Copy the data below word for word, leaving out the pictures.
--- START ---
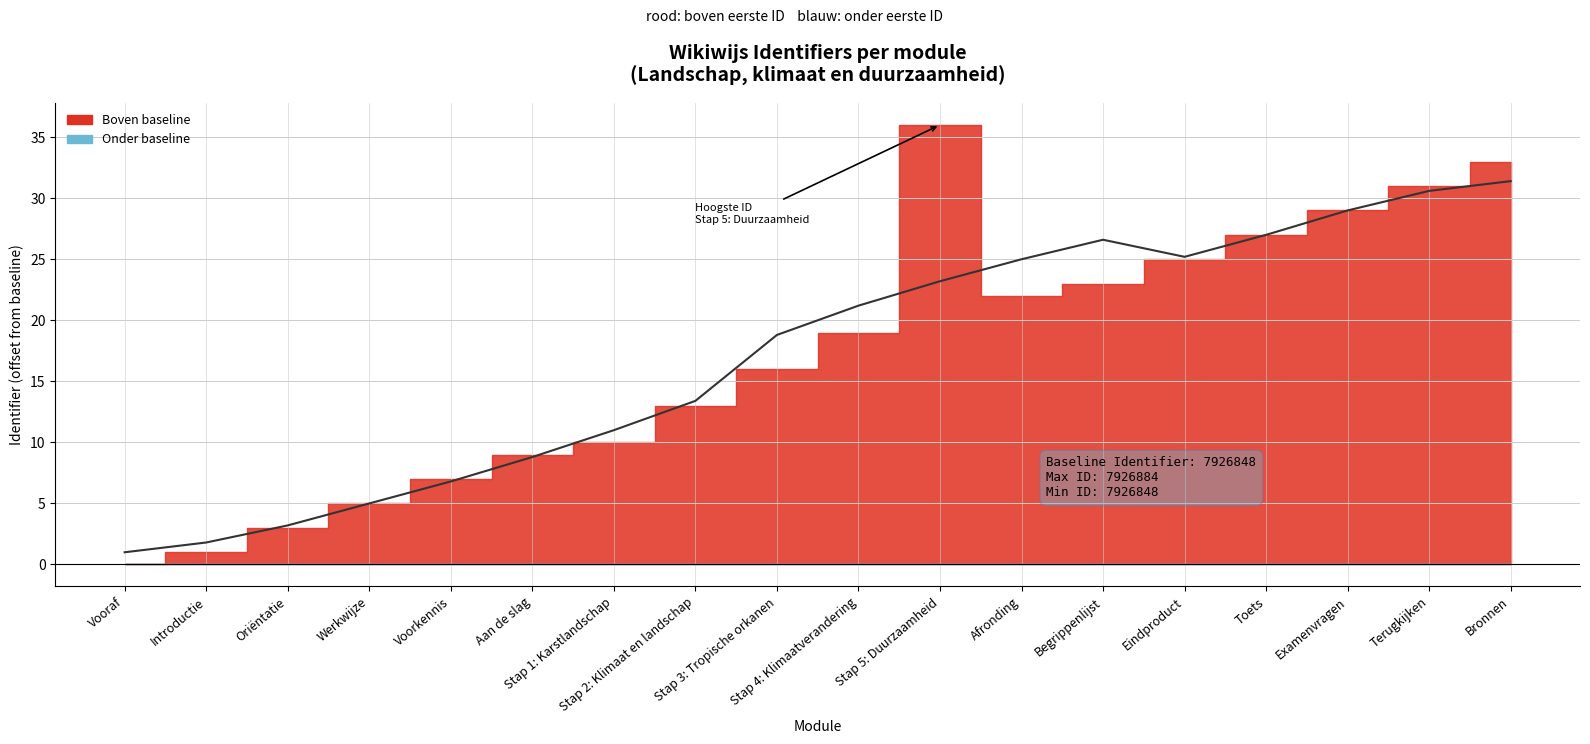

Which has a higher value, Introductie or Bronnen?

Bronnen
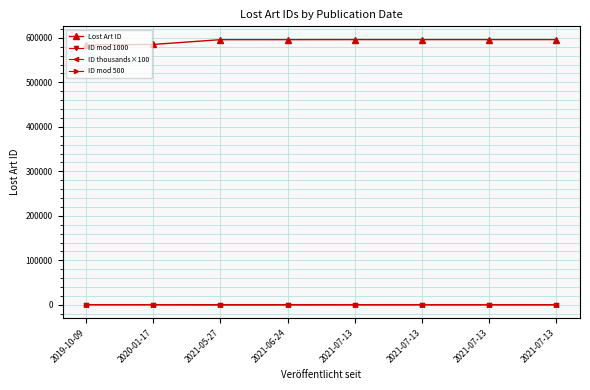

Does the chart have visible grid lines?

Yes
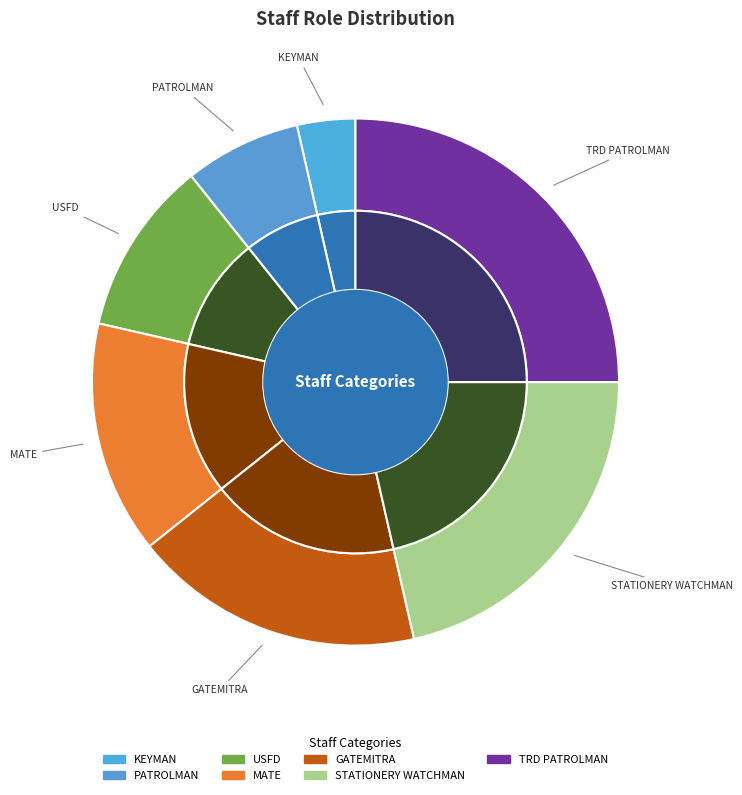

How many slices are in this pie chart?

8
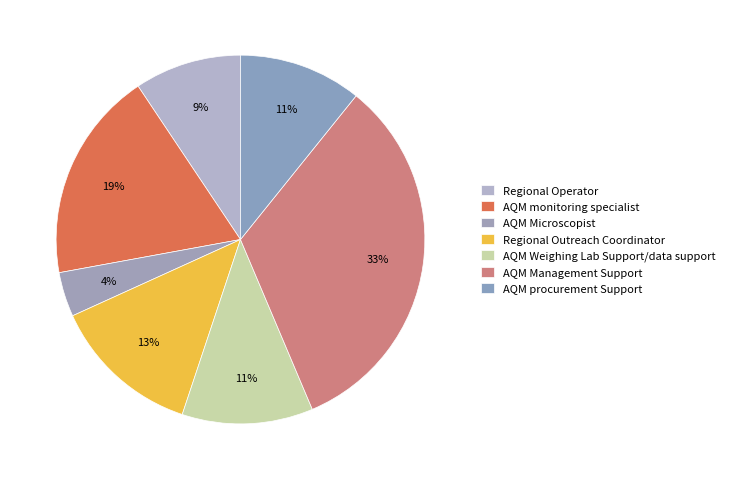

To the nearest percent, what is the difference between the largest and smallest slice percentages?

29%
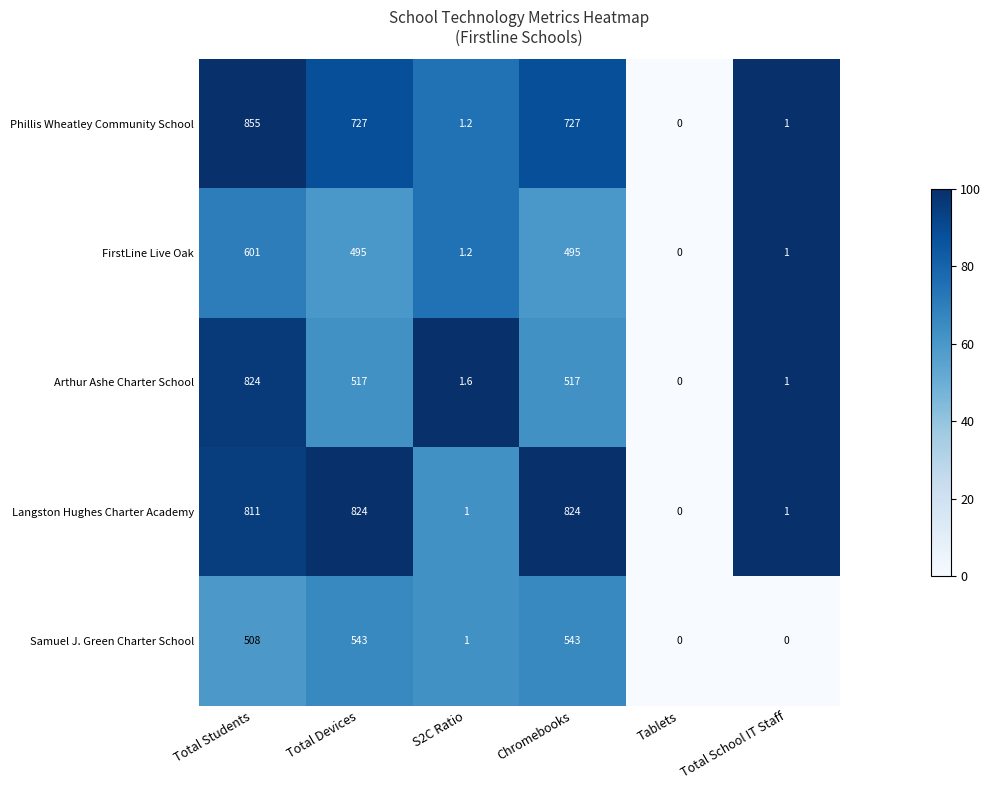

What is the average value of the Arthur Ashe Charter School series?

310.1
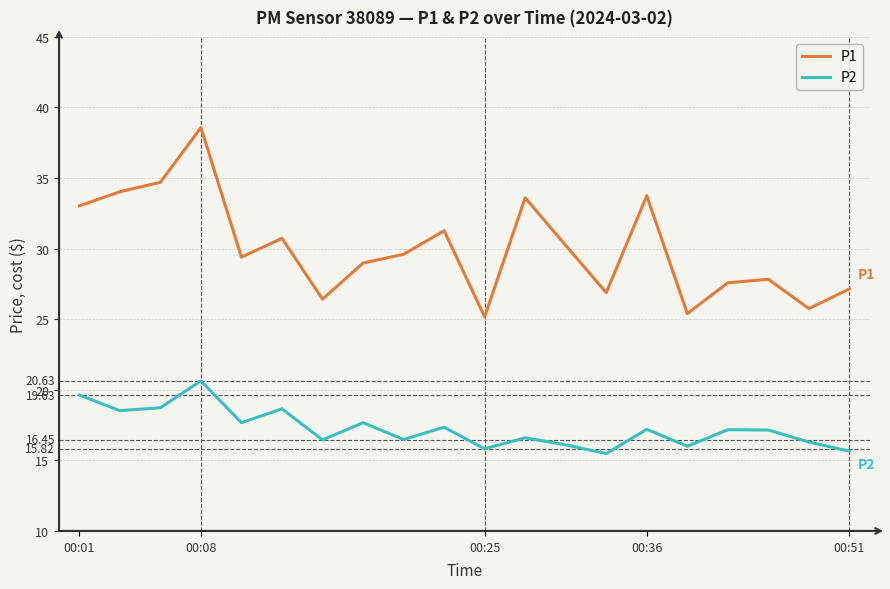

Rank the series by their maximum value, from lowest to highest.

P2, P1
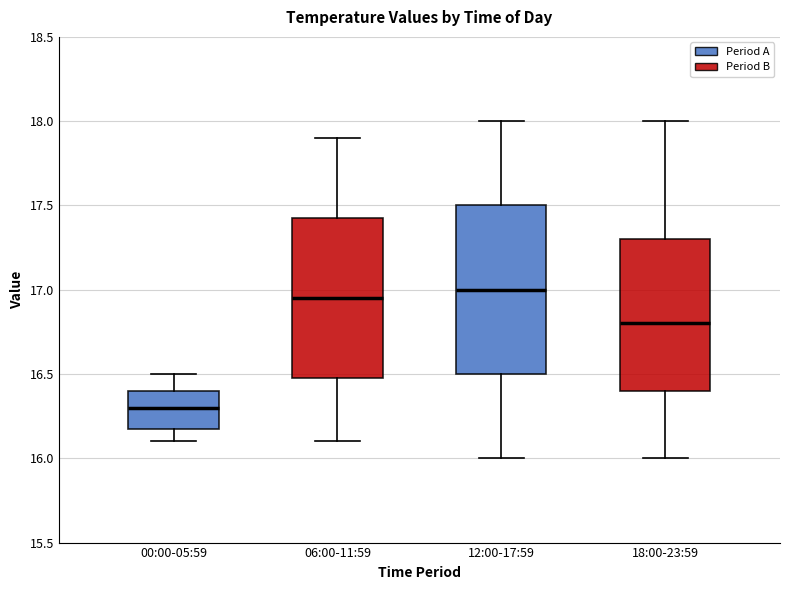

Reading left to right, read every box against the y-axis: the position of its median line, the range the box covers, and the ends of its whiskers. The values are not printed on the chart, so give them approximately, as read against the axis.

00:00-05:59: median 16.30, box 16.20 to 16.40, whiskers 16.10 to 16.50
06:00-11:59: median 16.95, box 16.50 to 17.45, whiskers 16.10 to 17.90
12:00-17:59: median 17.00, box 16.50 to 17.50, whiskers 16.00 to 18.00
18:00-23:59: median 16.80, box 16.40 to 17.30, whiskers 16.00 to 18.00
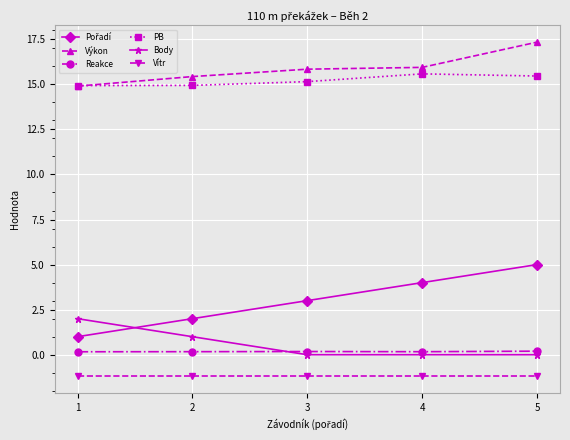

True or false: Vítr has more than 2 interior local peaks.

False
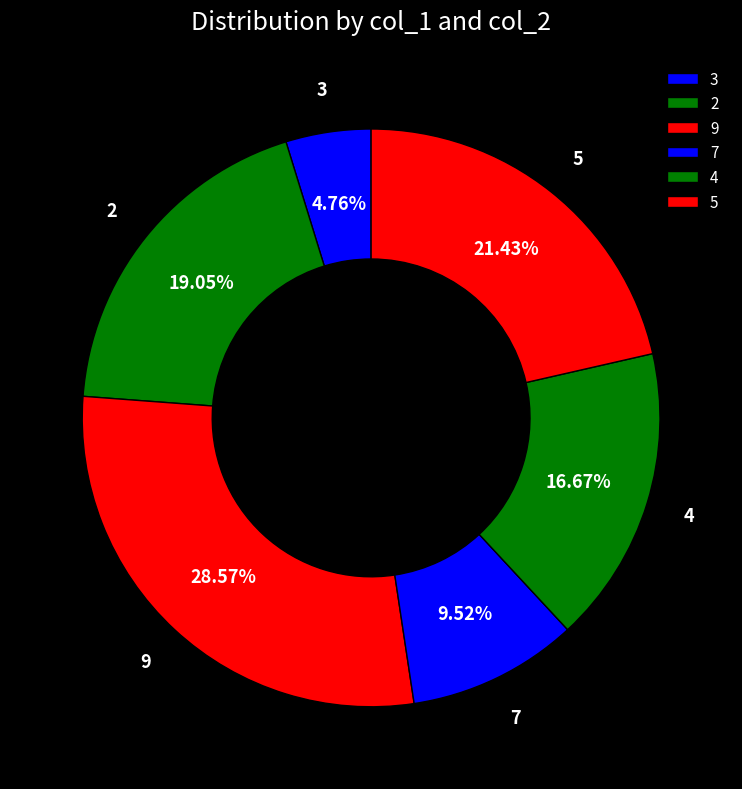

How many slices are in this pie chart?

6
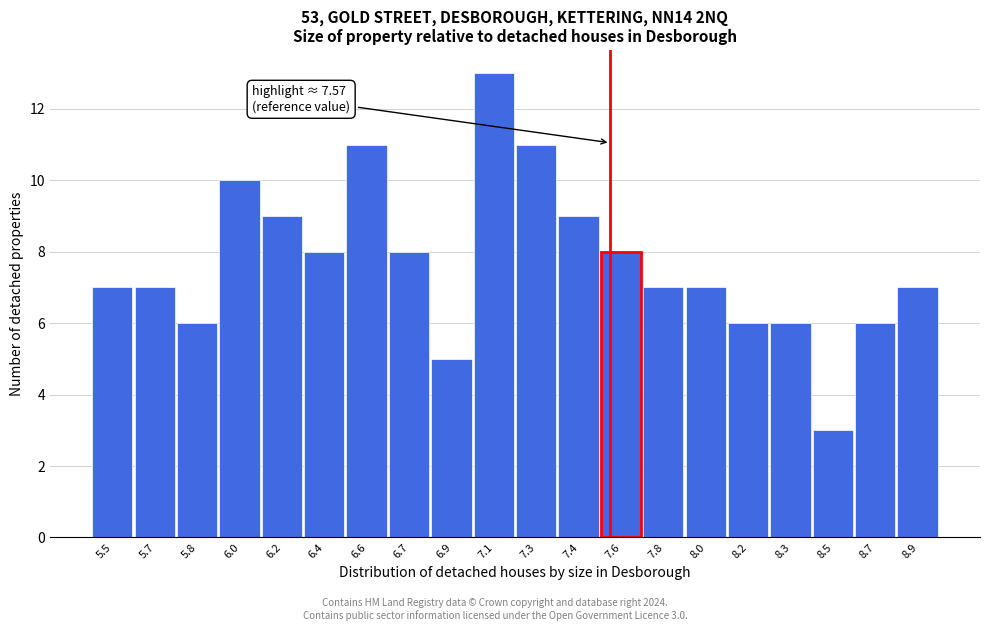

Reading left to right, transcribe all the data shown in this chart.

7	7	6	10	9	8	11	8	5	13	11	9	8	7	7	6	6	3	6	7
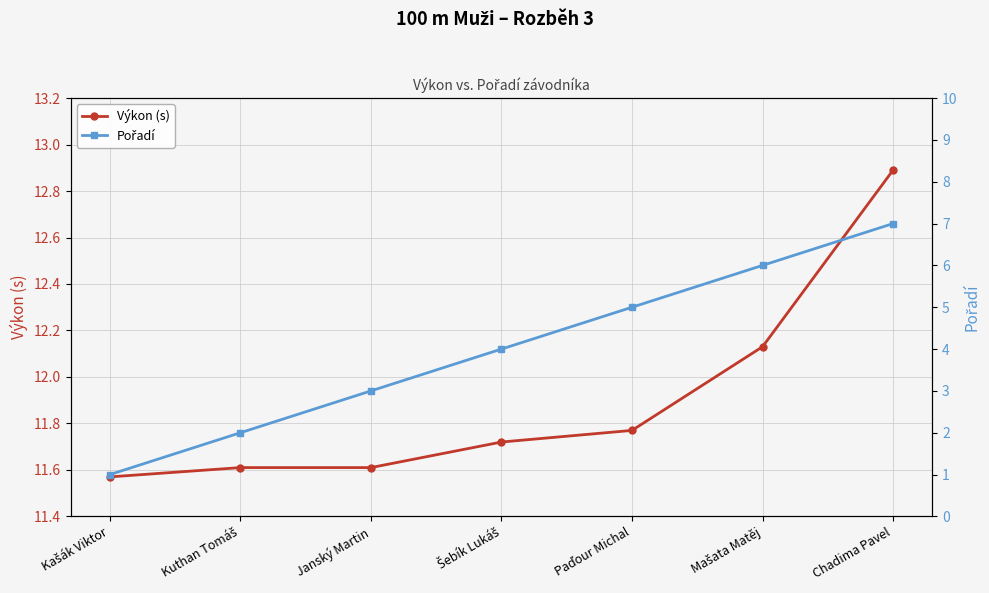

What is the difference between the Pořadí values at Janský Martin and Mašata Matěj?

3.0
--- END ---
◆ **Result of the task**
Which has a higher value, Introductie or Bronnen?

Bronnen

Does the chart have visible grid lines?

Yes

How many slices are in this pie chart?

8

To the nearest percent, what is the difference between the largest and smallest slice percentages?

29%

What is the average value of the Arthur Ashe Charter School series?

310.1

Rank the series by their maximum value, from lowest to highest.

P2, P1

Reading left to right, read every box against the y-axis: the position of its median line, the range the box covers, and the ends of its whiskers. The values are not printed on the chart, so give them approximately, as read against the axis.

00:00-05:59: median 16.30, box 16.20 to 16.40, whiskers 16.10 to 16.50
06:00-11:59: median 16.95, box 16.50 to 17.45, whiskers 16.10 to 17.90
12:00-17:59: median 17.00, box 16.50 to 17.50, whiskers 16.00 to 18.00
18:00-23:59: median 16.80, box 16.40 to 17.30, whiskers 16.00 to 18.00

True or false: Vítr has more than 2 interior local peaks.

False

How many slices are in this pie chart?

6

Reading left to right, transcribe all the data shown in this chart.

7	7	6	10	9	8	11	8	5	13	11	9	8	7	7	6	6	3	6	7

What is the difference between the Pořadí values at Janský Martin and Mašata Matěj?

3.0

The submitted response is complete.